Halloween has become synonymous with the College Football Playoff rankings for fans as the initial set of rankings are released during the holiday week. The first set of rankings will be revealed on Tuesday, October 30th at 7 p.m. Eastern. While we have not seen this year's rankings, historically the committee has tended to emphasize a few factors.
The first is quality of wins, what top teams have defeated the most impressive group of teams. Secondly, a team's strength of schedule matters, but it is worth noting that only a few of the projected top teams have great strength of schedules. This is a bit of a fluid metric as many of the top team's have difficult Novembers which will help their strength of schedule numbers improve by the time the committee makes their final rankings.

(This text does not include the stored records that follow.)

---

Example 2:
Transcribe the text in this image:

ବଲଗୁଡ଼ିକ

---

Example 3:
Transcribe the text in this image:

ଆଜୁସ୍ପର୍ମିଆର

This is also a new committee group which means that past precedent matters, but each group tends to prioritize certain criteria each year. Here's how the College Football Playoff explains their metrics for evaluating teams.
"The four teams that go to the College Football Playoff are determined by the College Football Playoff Selection Committee," the College Football Playoff site notes. "The selection committee chooses the four teams for the playoff based on strength of schedule, head-to-head results against common opponents, championships won and other factors."

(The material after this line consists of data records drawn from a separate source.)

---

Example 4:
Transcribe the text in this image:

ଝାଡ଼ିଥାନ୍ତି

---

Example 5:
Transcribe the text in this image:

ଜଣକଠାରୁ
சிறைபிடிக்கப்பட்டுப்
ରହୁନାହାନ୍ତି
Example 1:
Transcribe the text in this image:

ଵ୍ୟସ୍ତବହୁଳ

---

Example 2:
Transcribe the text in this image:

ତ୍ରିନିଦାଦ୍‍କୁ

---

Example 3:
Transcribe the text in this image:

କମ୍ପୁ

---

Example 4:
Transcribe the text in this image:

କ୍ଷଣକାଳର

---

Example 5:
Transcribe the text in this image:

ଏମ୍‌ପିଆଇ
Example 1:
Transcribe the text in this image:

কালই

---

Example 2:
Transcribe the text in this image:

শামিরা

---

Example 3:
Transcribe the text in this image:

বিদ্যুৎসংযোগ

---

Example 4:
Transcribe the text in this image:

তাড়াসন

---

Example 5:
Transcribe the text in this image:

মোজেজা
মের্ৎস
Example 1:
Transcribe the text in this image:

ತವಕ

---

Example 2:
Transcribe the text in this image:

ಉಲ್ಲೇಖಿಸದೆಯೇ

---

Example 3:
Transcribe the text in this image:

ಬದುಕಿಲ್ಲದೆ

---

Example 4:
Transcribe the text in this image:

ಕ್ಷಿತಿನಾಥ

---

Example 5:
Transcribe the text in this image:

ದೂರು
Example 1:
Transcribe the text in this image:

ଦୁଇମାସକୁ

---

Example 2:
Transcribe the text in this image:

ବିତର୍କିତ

How this plays out tends to vary a bit from year to year based on how the committee looks at these factors. It will be worth watching how this particular group evaluates this year's teams. After Alabama, the group of teams is a lot closer together when evaluating their resumes.
Fans Will Be Watching to See How the Committee Evaluates One-Loss Teams
There are several one-loss teams that are expected to start out high in the rankings. It will be interesting to see how a team like LSU with a strong strength of schedule is compared to Notre Dame who is undefeated. UCF owns the nation's longest winning streak, but there is some skepticism over how high the Knights will be ranked given the strength of schedule metric.
UCF's schedule does get a bit better in November with upcoming games against Cincinnati, Navy and USF. After UCF's resume was called into question on ESPN's College Gameday, UCF athletic director Danny White responded on Twitter to the criticism.
"College football has become a subjective popularity contest," White noted in the statement. "The Knights represent all of the teams who- for reasons of history, geography or politics- are left out of the club."